Eine Geste an die Reformer

Höhn verlässt Vorstand enttäuscht, Wolf rückt nach

  • Uwe Kalbe
  • Lesedauer: 2 Min.

Die Frustration ist den Zeilen deutlich anzumerken. Auch wenn Matthias Höhn in seiner Erklärung an den Parteivorstand, der sich an diesem Samstag mit seinem Rücktritt und der Frage nach einer Amtsnachfolge zu beschäftigen hat, gewohnt loyal und verbindlich formuliert, dabei auch keine Personen anklagt, benennt er deutlich die Gründe, die ihn zu der Entscheidung bewogen, nach über fünf Jahren die Flinte ins Korn zu werfen. Weit oben steht dabei sein politisches Scheitern bei der Durchsetzung einer Wahlkampfstrategie der LINKEN zur Bundestagswahl. Es bleibe bedauerlich, dass über seine Vorschläge keine breite Sachdebatte in der Partei geführt worden sei, schreibt Höhn. Kritiker hatten dem Bundeswahlkampfleiter eine zu starke Orientierung auf Rot-Rot-Grün vorgeworfen. Das weist Höhn nun indirekt als »unzutreffend simpel« zurück. Man habe seiner »persönlichen Integrität und Autorität als Bundesgeschäftsführer« Schaden zufügen wollen. Schon seine Berufung zum Bundeswahlkampfleiter 2016 sei von längeren Diskussionen im Vorstand begleitet gewesen, »ein großer Teil der Anwesenden sah sich zu einer Unterstützung nicht in der Lage«.

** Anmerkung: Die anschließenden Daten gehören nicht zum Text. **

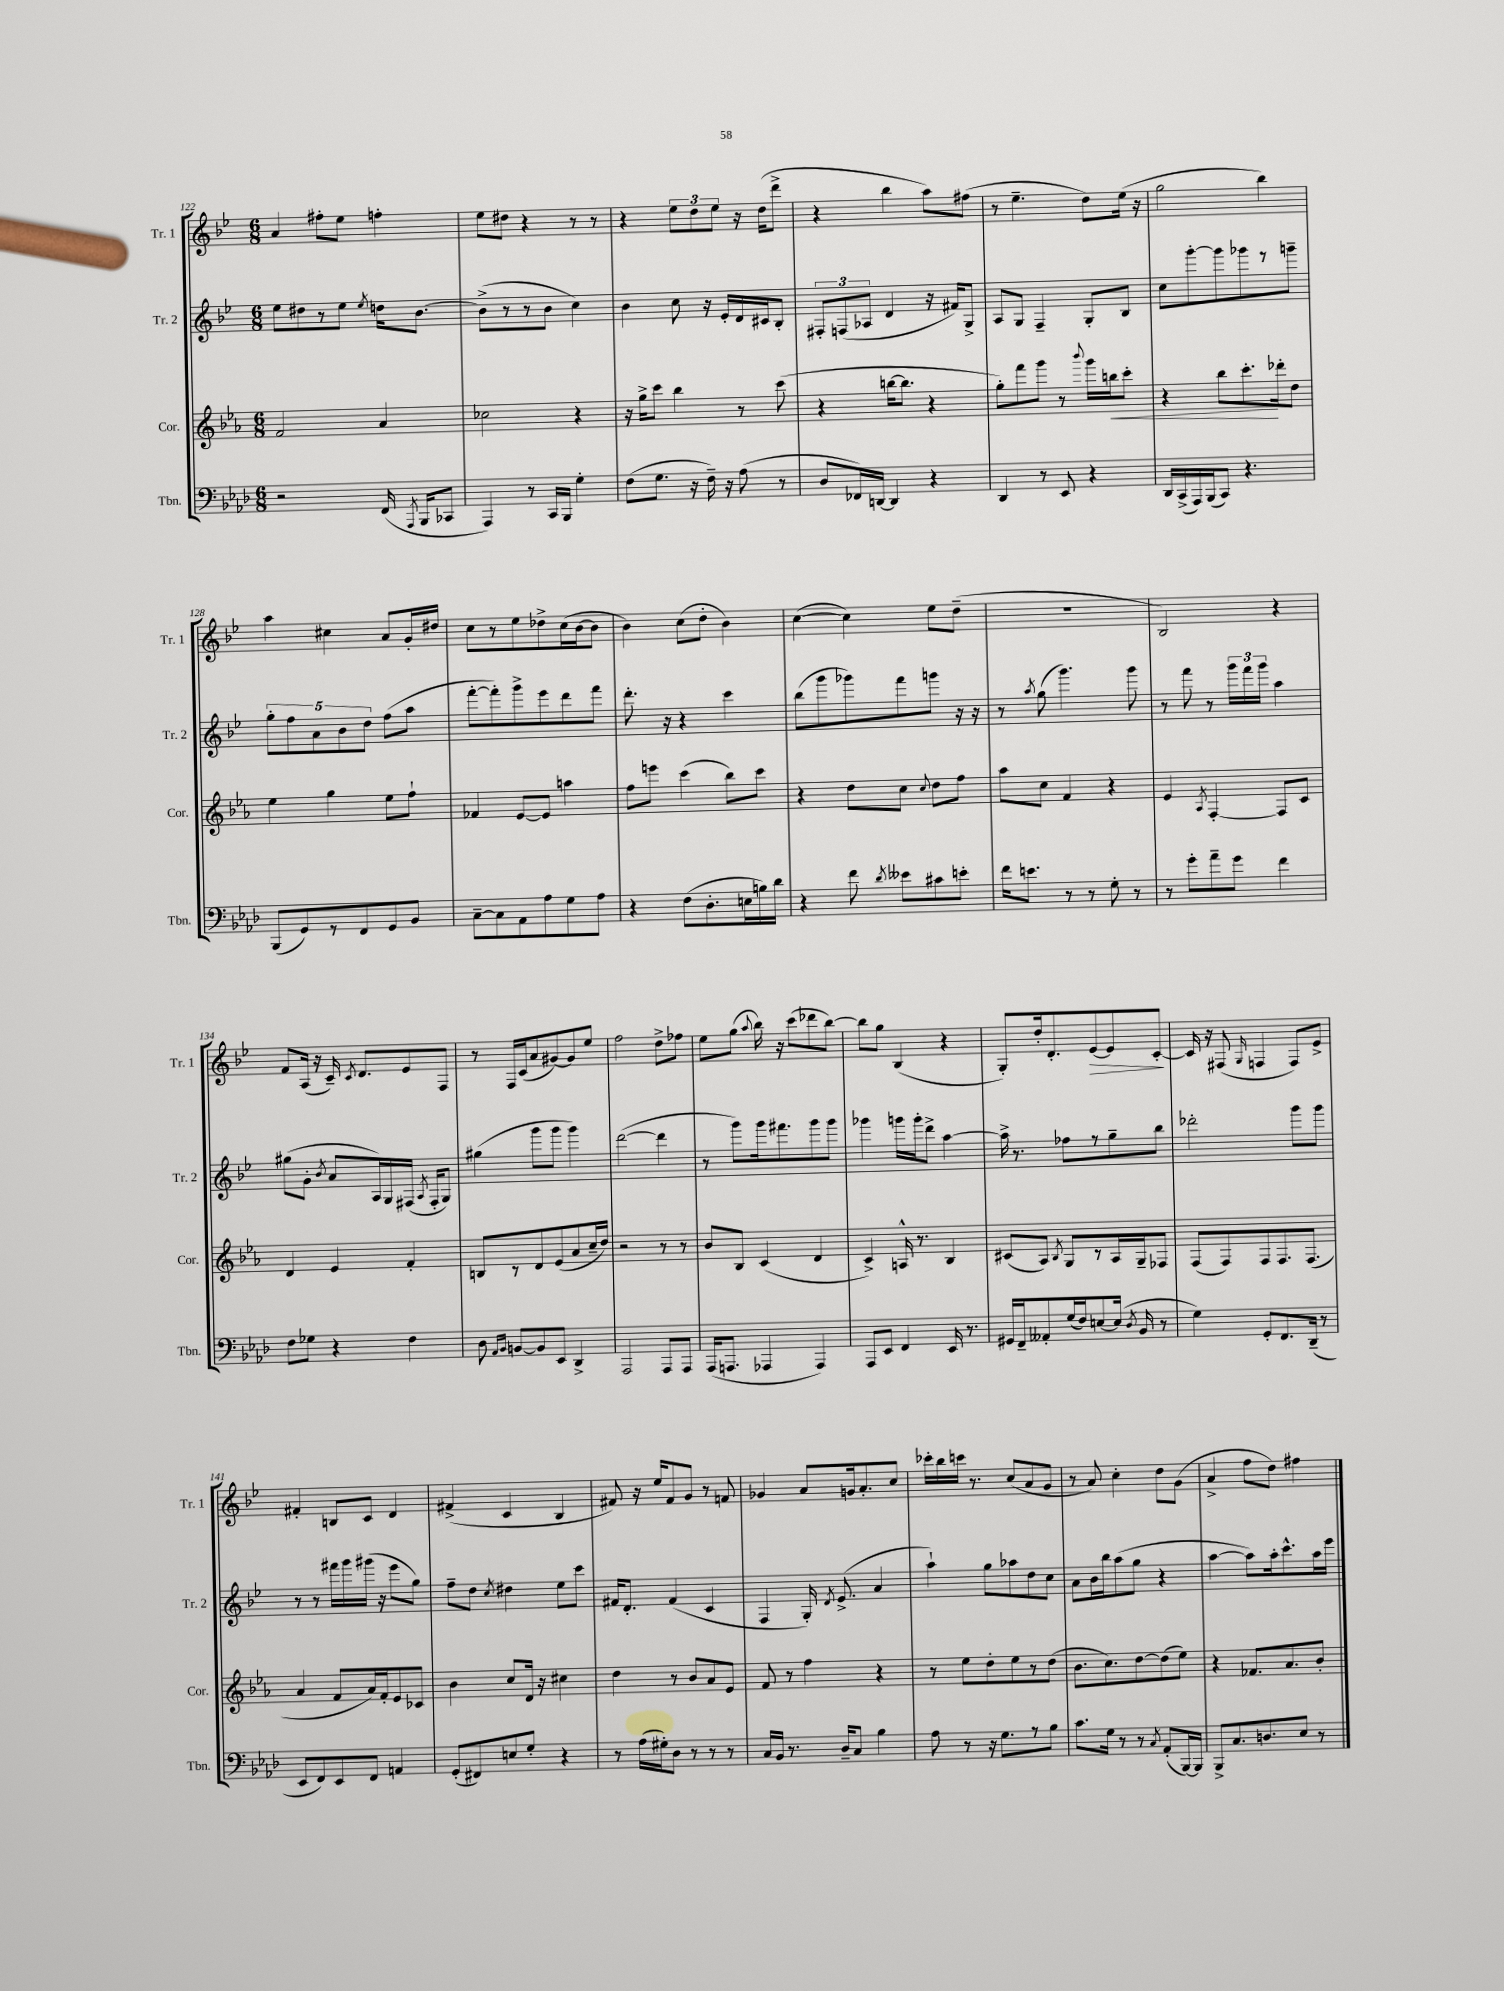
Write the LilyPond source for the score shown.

<<
\new StaffGroup <<
\new Staff = "s0" \with { instrumentName = "Tr. 1" shortInstrumentName = "Tr. 1" } {
    \clef treble \key bes \major \numericTimeSignature \time 6/8
    \autoBeamOff a'4 fis''8[-. ees''8] f''4-. |
    ees''8[ dis''8] r4 r8 r8 |
    r4 \tuplet 3/2 { ees''8[ d''8 ees''8] } r16 d''16[( d'''8]-> |
    r4 bes''4 a''8[) fis''8]( |
    r8 ees''4.-- d''8[) ees''16]( r16 |
    g''2 bes''4) |
    a''4 cis''4 a'8[ g'16-. dis''16] |
    c''8[ r8 ees''8 des''8-> c''16( bes'16~ bes'8] |
    bes'4) c''8[( d''8]-. bes'4) |
    c''4~( c''4) ees''8[ d''8]--( |
    R2. |
    bes2) r4 |
    f'8[ a16]( r16 c'16--) \acciaccatura { c'8 } d'8.[ ees'8 f8] |
    r8 f16[ c'16( a'8 gis'8~) gis'8 ees''8] |
    f''2 d''8[-> fes''8] |
    ees''8[ g''8]( \appoggiatura { a''8 } bes''16) r16 c'''8[( des'''8 bes''8]~) |
    bes''8[ g''8] bes4( r4 |
    g8[-.) d''16-. d'8.-. ees'8~\> ees'8 c'8]~-.\! |
    c'16 r16 fis8( \grace { g16 } f4 f8[) ees'8]-> |
    fis'4-. b8[ c'8] d'4 |
    fis'4->( c'4 bes4 |
    fis'8) r16 ees''16[ fis'8 g'8] r8 f'8 |
    ges'4 a'8[ g'16 a'8.-. c''8] |
    ces'''16[-. bes''16 c'''16] r8. c''8[( a'8 g'8] |
    r8 a'8) c''4-. d''8[ g'8]( |
    a'4-> f''8[ d''8]) fis''4 \bar "|." |
}
\new Staff = "s1" \with { instrumentName = "Tr. 2" shortInstrumentName = "Tr. 2" } {
    \clef treble \key bes \major \numericTimeSignature \time 6/8
    \autoBeamOff ees''8[ dis''8 r8 ees''8] \acciaccatura { ees''8 } d''16[ bes'8.]~ |
    bes'8[->( r8 r8 bes'8] c''4) |
    bes'4 c''8 r16 ees'16[-. d'16 cis'16 bes8]-. |
    \tuplet 3/2 { fis8[-. f8( aes8] } d'4 r16 fis'16[) g8]-> |
    a8[ g8] f4-- g8[-. bes8] |
    c''8[ g'''8~-. g'''8 ges'''8 r8 g'''8]-- |
    \tuplet 5/4 { g''8[-. f''8 a'8 bes'8 d''8] } f''8[( a''8] |
    f'''8[~-. f'''8-.) g'''8-> ees'''8 d'''8 f'''8] |
    d'''8.-. r16 r4 c'''4 |
    bes''8[( g'''8 ges'''8) f'''8 g'''8] r16 r16 |
    r8 \acciaccatura { a''8 } g''8( g'''4.) g'''8 |
    r8 f'''8 r8 \tuplet 3/2 { g'''16[ f'''16 g'''16] } a''4 |
    gis''8[( g'8]-. \acciaccatura { bes'8 } a'8[ a16) g16 fis16]( \acciaccatura { a8 } fis16[-. g8]) |
    gis''4( g'''8[ g'''8] g'''4) |
    d'''2~( d'''4 |
    r8 g'''8[) g'''16 fis'''8. g'''8 g'''8] |
    ges'''4 g'''16[ g'''16-. d'''8]-> a''4~ |
    a''16-> r8. fes''8[ r8 g''8-- bes''8] |
    des'''2-. g'''8[ g'''8] |
    r8 r8 fis'''16[ g'''16 gis'''16]( r16 ees'''8[ g''8]) |
    f''8[-- d''8] \acciaccatura { c''8 } dis''4 ees''8[ c'''8] |
    fis'16[ d'8.]-. fis'4( c'4 |
    f4 g16-.) \acciaccatura { d'8 } ees'8.->( a'4 |
    a''4-!) g''8[ aes''8 d''8 c''8] |
    a'8[ bes'16 bes''16 a''8( g''8] r4 |
    a''4~ a''8[) a''16-. c'''8.-^ a''16 ees'''16] \bar "|." |
}
\new Staff = "s2" \with { instrumentName = "Cor." shortInstrumentName = "Cor." } {
    \clef treble \key ees \major \numericTimeSignature \time 6/8
    \autoBeamOff f'2 aes'4 |
    ces''2 r4 |
    r16 g''16[-> c'''8] bes''4 r8 c'''8( |
    r4 b''16[~ b''8.] r4 |
    g''8[-.) f'''8 g'''8] r8 \appoggiatura { bes'''8 } g'''16[ b''16\< c'''8]-. |
    r4 bes''8[ c'''8.-.\! des'''16-. d''8] |
    ees''4 g''4 ees''8[ f''8]-! |
    fes'4 ees'8[~ ees'8] a''4 |
    f''8[ e'''8] c'''4( bes''8[) c'''8] |
    r4 d''8[ c''8] \appoggiatura { c''8 } d''8[ f''8] |
    aes''8[ c''8] f'4 r4 |
    ees'4 \acciaccatura { aes8 } f4~-. f8[ c'8] |
    d'4 ees'4 f'4-. |
    b8[ r8 d'8 ees'8( aes'8 c''16-- d''16]) |
    r2 r8 r8 |
    bes'8[ bes8] c'4( d'4 |
    c'4->) a16-^ r8. bes4 |
    cis'8[( aes8]) \acciaccatura { bes8 } g8[ r8 aes16 g16-- fes8] |
    f8[( f8) f8 f8. f8.]( |
    aes'4 f'8[ aes'16) f'16-. ees'8 ces'8] |
    bes'4 c''8[ d'16] r16 cis''4 |
    d''4 r8 bes'8[ aes'8 ees'8] |
    f'8 r8 f''4 r4 |
    r8 ees''8[ d''8-. ees''8 r8 d''8]( |
    bes'8.[ c''8.) d''8~ d''8( ees''8]) |
    r4 fes'8.[ aes'8. bes'8]-. \bar "|." |
}
\new Staff = "s3" \with { instrumentName = "Tbn." shortInstrumentName = "Tbn." } {
    \clef bass \key aes \major \numericTimeSignature \time 6/8
    \autoBeamOff r2 f,16( \acciaccatura { aes,,8 } bes,,16[ ces,8] |
    aes,,4) r8 c,16[ bes,,16] g4-. |
    f8[( g8.] r16 f16--) r16 aes8( r8 |
    des8[ fes,16) d,16]~ d,4 r4 |
    des,4 r8 ees,8 r4 |
    des,16[ c,16->( aes,,16) bes,,16( c,8]) r4. |
    bes,,8[( g,8) r8 f,8 g,8 bes,8] |
    c8[~-- c8 aes,8 aes8 g8 aes8] |
    r4 f8[( des8.-. e16 b16) des'16] |
    r4 f'8 \acciaccatura { des'8 } eeses'8[ cis'8 e'8]-. |
    f'16[ e'8.] r8 r8 g8-. r8 |
    r8 g'8[-. aes'8-- g'8] f'4 |
    f8[ ges8] r4 f4 |
    des8 \grace { aes,16[ bes,16] } b,8[~ b,8 ees,8] des,4-> |
    aes,,2 aes,,8[ aes,,8] |
    aes,,16[( a,,8.] aes,,4 aes,,4) |
    aes,,8[ ees,8] f,4 ees,16 r8. |
    gis,16[ f,16-- aeses,8-. g16( f16) e8~ e16]( \acciaccatura { des8 } bes,16 r8 |
    g4) g,8[-. f,8. des,16]--( r8 |
    ees,8[ f,8) ees,8 f,8] a,4 |
    g,8[-.( fis,8) e8 g8]-. r4 |
    r8 aes16[( gis16-.) des8] r8 r8 r8 |
    c16[ bes,16] r8. des16[-- c8] bes4 |
    aes8 r8 r16 g8.[ r8 bes8] |
    c'8.[ g16] r8 r8 \acciaccatura { c8 } aes,8[-.( bes,,16~) bes,,16] |
    bes,,8[-> c8. d8. ees8] r8 \bar "|." |
}
>>
>>
\layout { \context { \Score currentBarNumber = #122 } }
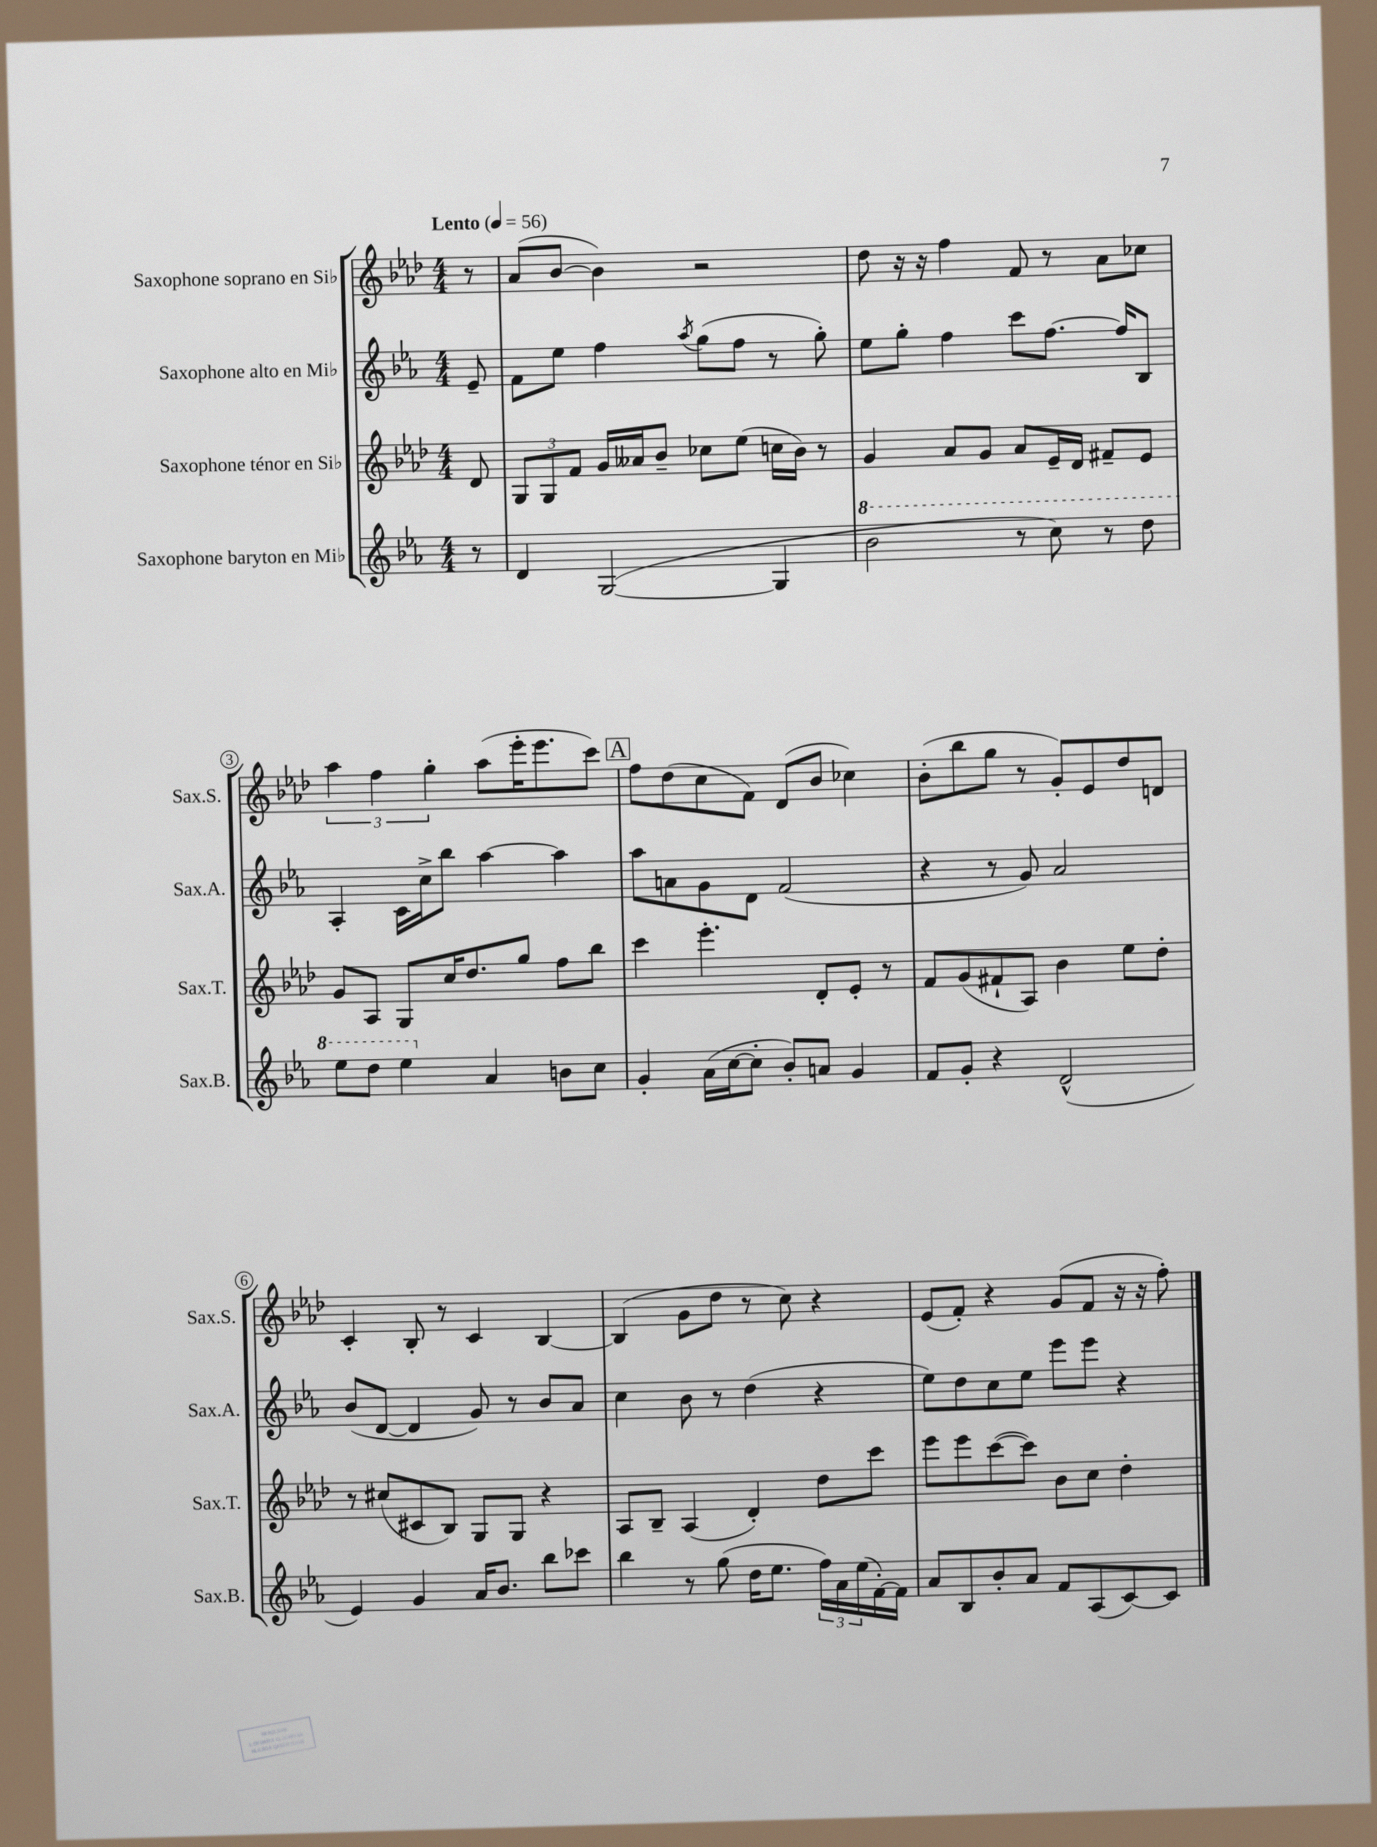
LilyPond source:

<<
\new StaffGroup <<
\new Staff = "s0" \with { instrumentName = "Saxophone soprano en Sib" shortInstrumentName = "Sax.S." } {
    \clef treble \key aes \major \numericTimeSignature \time 4/4 \partial 8 \tempo "Lento" 4 = 56
    r8 |
    aes'8( bes'8~ bes'4) r2 |
    des''8 r16 r16 f''4 f'8 r8 aes'8 ces''8 |
    \tuplet 3/2 { aes''4 f''4 g''4-. } aes''8( ees'''16-. ees'''8. c'''8) |
    \mark \markup { \box "A" } f''8 des''8( c''8 f'8) des'8( bes'8 ces''4) |
    bes'8-.( bes''8 g''8 r8 g'8-.) ees'8 des''8 d'8 |
    c'4-. bes8-. r8 c'4 bes4~ |
    bes4( g'8 des''8 r8 c''8) r4 |
    ees'8( f'8-.) r4 g'8( f'8 r16 r16 f''8-.) \bar "|." |
}
\new Staff = "s1" \with { instrumentName = "Saxophone alto en Mib" shortInstrumentName = "Sax.A." } {
    \clef treble \key ees \major \numericTimeSignature \time 4/4 \partial 8
    ees'8-- |
    f'8 ees''8 f''4 \acciaccatura { aes''8 } g''8( f''8 r8 g''8-.) |
    ees''8 g''8-. f''4 c'''8 f''8.~ f''16 bes8 |
    aes4-. c'16 c''16-> bes''8 aes''4~ aes''4 |
    \mark \markup { \box "A" } aes''8 a'8 g'8 d'8 f'2( |
    r4 r8 g'8) aes'2 |
    bes'8( d'8~ d'4 g'8) r8 bes'8 aes'8 |
    c''4 bes'8 r8 d''4( r4 |
    ees''8) d''8 c''8 ees''8 ees'''8 ees'''8 r4 \bar "|." |
}
\new Staff = "s2" \with { instrumentName = "Saxophone ténor en Sib" shortInstrumentName = "Sax.T." } {
    \clef treble \key aes \major \numericTimeSignature \time 4/4 \partial 8
    des'8 |
    \tuplet 3/2 { g8 g8 f'8 } g'16 aeses'16 bes'8-- ces''8 ees''8( c''16 bes'16) r8 |
    g'4 aes'8 g'8 aes'8 ees'16-- des'16 fis'8-- ees'8 |
    g'8 aes8 g8 c''16 des''8. g''8 f''8 bes''8 |
    \mark \markup { \box "A" } c'''4 ees'''4.-. des'8-. ees'8-. r8 |
    f'8 g'8( fis'8-! aes8) bes'4 ees''8 des''8-. |
    r8 cis''8( cis'8 bes8) g8 g8 r4 |
    aes8 bes8-- aes4( des'4-.) des''8 c'''8 |
    ees'''8 ees'''8 c'''8~( c'''8) bes'8 c''8 des''4-. \bar "|." |
}
\new Staff = "s3" \with { instrumentName = "Saxophone baryton en Mib" shortInstrumentName = "Sax.B." } {
    \clef treble \key ees \major \numericTimeSignature \time 4/4 \partial 8
    r8 |
    d'4 g2~( g4 |
    \ottava #1 bes''2 r8 c'''8) r8 d'''8 |
    ees'''8 d'''8 ees'''4 \ottava #0 aes'4 b'8 c''8 |
    \mark \markup { \box "A" } g'4-. aes'16( c''16~ c''8-. bes'8-.) a'8 g'4 |
    f'8 g'8-. r4 d'2-^( |
    ees'4) g'4 aes'16 bes'8. bes''8 ces'''8 |
    bes''4 r8 g''8( d''16 ees''8. \tuplet 3/2 { f''16) aes'16 ees''16( } f'16~-.) f'16 |
    aes'8 bes8 bes'8-. aes'8 f'8 aes8( c'8~) c'8 \bar "|." |
}
>>
>>
\layout { \context { \Score \override BarNumber.stencil = #(make-stencil-circler 0.1 0.3 ly:text-interface::print) } }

Auch in seiner Rolle als Vertreter des sogenannten Reformerflügels sieht Höhn sich offenkundig gescheitert. Den Erwartungen vieler in der Partei, dass seine Wahl als »reformpolitischer Ausgleich« dienen solle, habe er über die Jahre nie wirklich gerecht werden können, schreibt er. Teils sei ihm diese Rolle politisch nicht zugestanden worden.

Die Parteivorsitzenden bemühten sich am Freitag nach Kräften, den Eindruck zu zerstreuen, Höhn sei im Streit mit der Parteiführung oder gar auf ihr Betreiben zurückgetreten. In einer Erklärung bedauern Katja Kipping und Bernd Riexinger die Entscheidung Höhns. Und übereinstimmend mit ihm selbst würdigen sie die Ergebnisse der gemeinsamen Arbeit, die sich in den Erfolgen der Partei zuletzt in der Bundestagswahl wie auch in der Mitgliederentwicklung zeige. Allein in diesem Jahr verzeichnet die LINKE einen Zuwachs von 7000 Mitgliedern. Und mit ihrem Vorschlag, den Berliner Landespolitiker Harald Wolf zunächst als Interimslösung bis zum Parteitag im Juni kommenden Jahres vorzuschlagen, ist zugleich eine Geste an das Reformerlager verbunden.

Wie Wolf in der Zwitterstellung zwischen den Machtzentren Fraktions- und Parteichefs bestehen kann, wird sich zeigen. Höhn jedenfalls beklagt in seiner Begründung diese sehr deutlich. Und damit widerspricht er indirekt auch der Behauptung der Vorsitzenden, es habe keinen Zwist mit ihrem Bundesgeschäftsführer gegeben.